## Exercise inputs
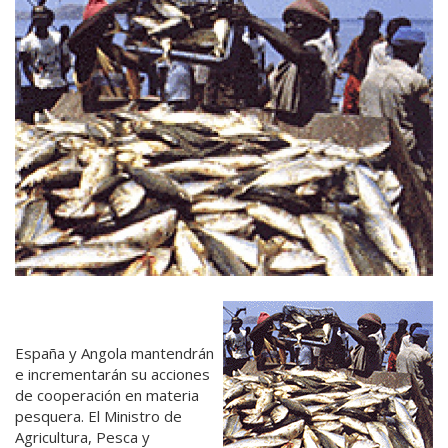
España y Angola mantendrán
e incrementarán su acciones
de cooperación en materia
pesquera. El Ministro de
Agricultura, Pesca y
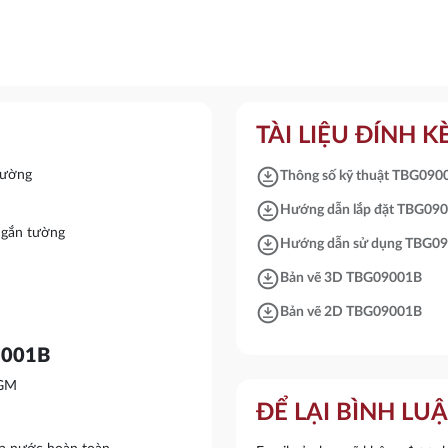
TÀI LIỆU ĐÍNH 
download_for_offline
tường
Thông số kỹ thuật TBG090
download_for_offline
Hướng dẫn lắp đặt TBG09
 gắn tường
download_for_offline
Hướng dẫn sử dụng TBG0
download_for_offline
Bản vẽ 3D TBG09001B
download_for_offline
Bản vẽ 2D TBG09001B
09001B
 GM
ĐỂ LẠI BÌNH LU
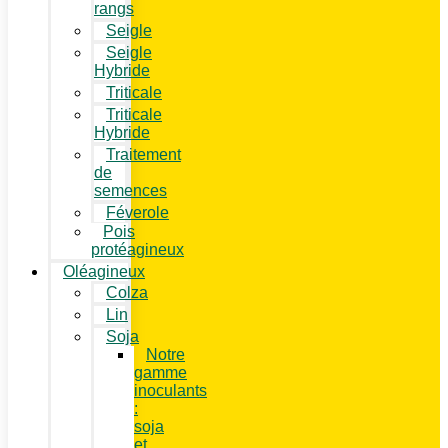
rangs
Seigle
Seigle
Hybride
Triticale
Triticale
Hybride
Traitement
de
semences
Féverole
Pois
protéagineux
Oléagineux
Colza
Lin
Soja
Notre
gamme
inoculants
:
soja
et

---

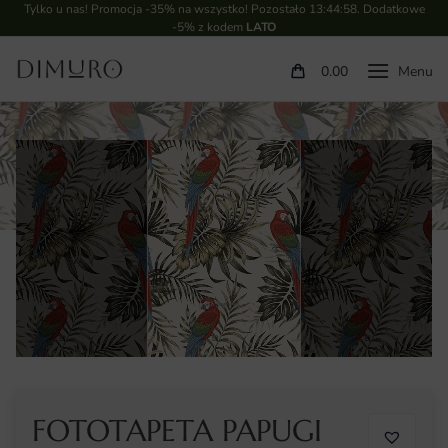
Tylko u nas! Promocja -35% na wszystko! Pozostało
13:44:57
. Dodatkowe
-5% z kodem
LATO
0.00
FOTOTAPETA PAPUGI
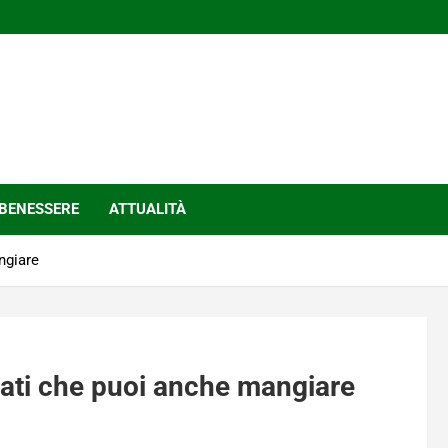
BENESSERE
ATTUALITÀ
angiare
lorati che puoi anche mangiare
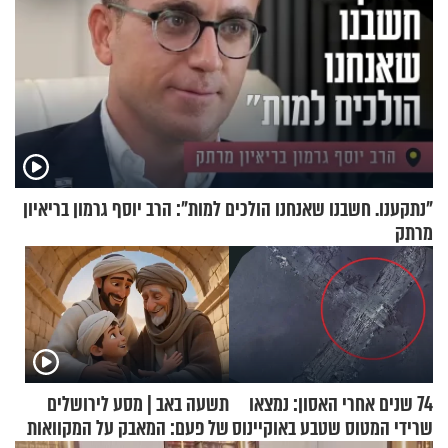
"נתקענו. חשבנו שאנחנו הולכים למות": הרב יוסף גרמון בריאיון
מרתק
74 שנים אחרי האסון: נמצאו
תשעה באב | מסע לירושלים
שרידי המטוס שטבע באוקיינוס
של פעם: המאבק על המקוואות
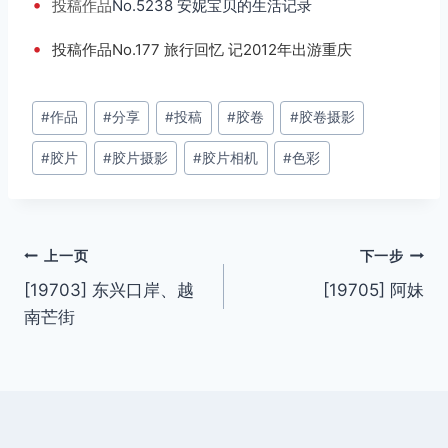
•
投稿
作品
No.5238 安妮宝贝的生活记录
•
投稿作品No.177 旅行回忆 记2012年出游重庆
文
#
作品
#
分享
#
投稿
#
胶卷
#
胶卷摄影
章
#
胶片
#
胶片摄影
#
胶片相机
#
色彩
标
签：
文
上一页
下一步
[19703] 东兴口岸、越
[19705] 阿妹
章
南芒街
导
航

---

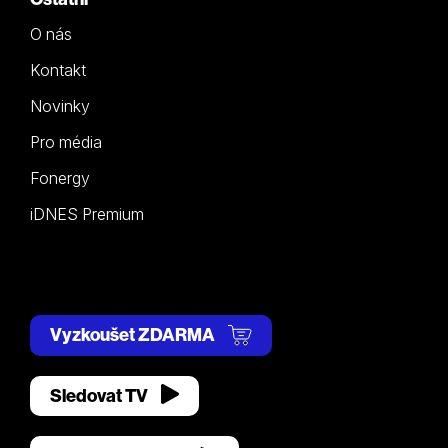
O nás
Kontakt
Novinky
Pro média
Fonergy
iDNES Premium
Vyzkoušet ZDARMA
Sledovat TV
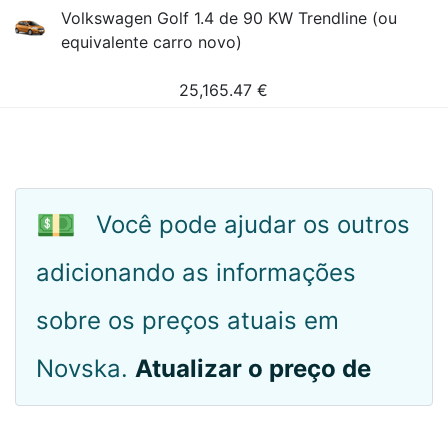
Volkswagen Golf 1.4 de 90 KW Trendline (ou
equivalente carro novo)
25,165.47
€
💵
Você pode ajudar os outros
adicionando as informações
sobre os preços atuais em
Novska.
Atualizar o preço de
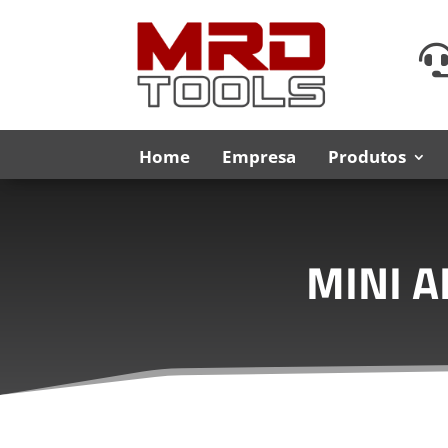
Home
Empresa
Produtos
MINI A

## What you need to do
Render the material above as a Markdown table with two columns, Row and Line, starting at the line that contains "España y Angola mantendrán" and ending at the line that contains "ĐỂ LẠI BÌNH LU". Number each row, skip blank lines, and leave the pictures out.

## Solution to this exercise
| Row | Line |
|---|---|
| 1 | España y Angola mantendrán |
| 2 | e incrementarán su acciones |
| 3 | de cooperación en materia |
| 4 | pesquera. El Ministro de |
| 5 | Agricultura, Pesca y |
| 6 | TÀI LIỆU ĐÍNH  |
| 7 | download_for_offline |
| 8 | tường |
| 9 | Thông số kỹ thuật TBG090 |
| 10 | download_for_offline |
| 11 | Hướng dẫn lắp đặt TBG09 |
| 12 |  gắn tường |
| 13 | download_for_offline |
| 14 | Hướng dẫn sử dụng TBG0 |
| 15 | download_for_offline |
| 16 | Bản vẽ 3D TBG09001B |
| 17 | download_for_offline |
| 18 | Bản vẽ 2D TBG09001B |
| 19 | 09001B |
| 20 |  GM |
| 21 | ĐỂ LẠI BÌNH LU |